I snapped a few photos with the point-and-shoot I had with me at the time but the results didn’t come out great. Partly due to my lack of skill, and also the limitations of the camera’s small sensor causing issues with focus and noise.
Fast-forward to November 2019 though, and a return trip saw me head back again to hopefully do it some justice and capture the place in all its sinister glory. Not much has changed in the intervening 3 years apart from some of the televisions appear to have been upgraded and instead of dry sermons, were instead tuned to gospel music videos, complete with karaoke-esque lyrics for some sing-along potential, and yes I have given these images the ‘Black & White’ treatment which makes everything feel more threatening (but also looks better than the colour they were shot in).

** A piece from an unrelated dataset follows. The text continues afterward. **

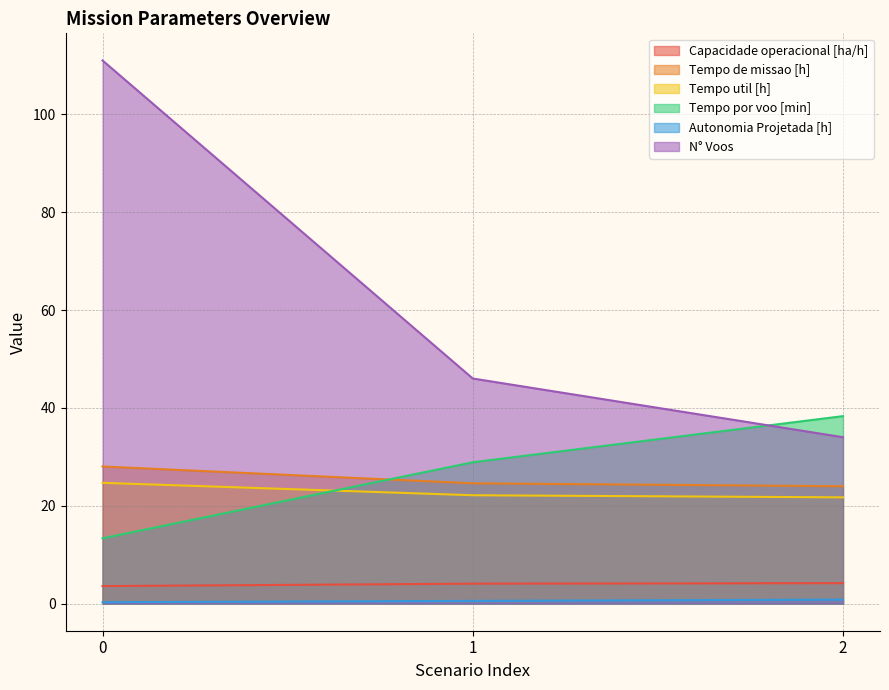

Rank the series by their maximum value, from highest to lowest.

N° Voos, Tempo por voo [min], Tempo de missao [h], Tempo util [h], Capacidade operacional [ha/h], Autonomia Projetada [h]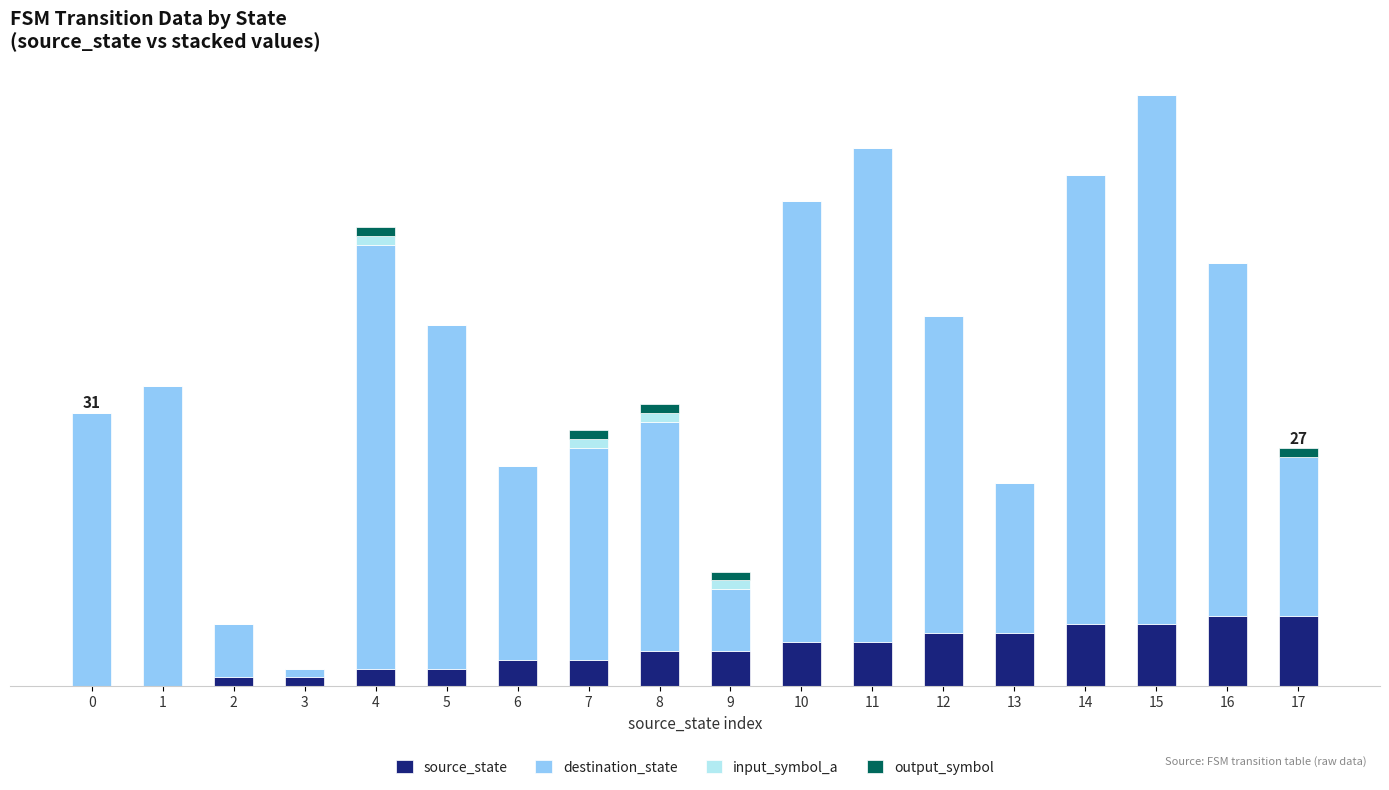

What is the sum of all destination_state values?

566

For some extra background, this is known as the Osaka Evangelistic Tabernacle 大阪救霊会館, which somewhat explains the propaganda posters – what better way to convert those to your faith than prey on their fear? It’s location is somewhat telling too, falling inside the area known as ‘Kamagasaki 釜ヶ崎‘, known for containing the largest population of day labourers in the whole of Japan1 – many of them homeless and desperate. It’s not hard to see why many would turn to religion to derive whatever comfort they can from life.
Just to be clear, I don’t doubt that some good will have been done by this organisation – offering food and perhaps shelter to those in need (the shack adjacent the main structure looks like it may well be used to distribute food and other essentials), and I’m sure everyone involved are perfectly nice people, but with the Evangelist philosophy of mass-conversion, and a doctrine (from outward appearances at least) based primarily on fear, I can’t help but think that there are some rather disquieting wheels in motion.
- And also somewhat notorious for what the government have labelled ‘riots’ resulting from friction between this population and the authorities – likely the reason for the fortified facade.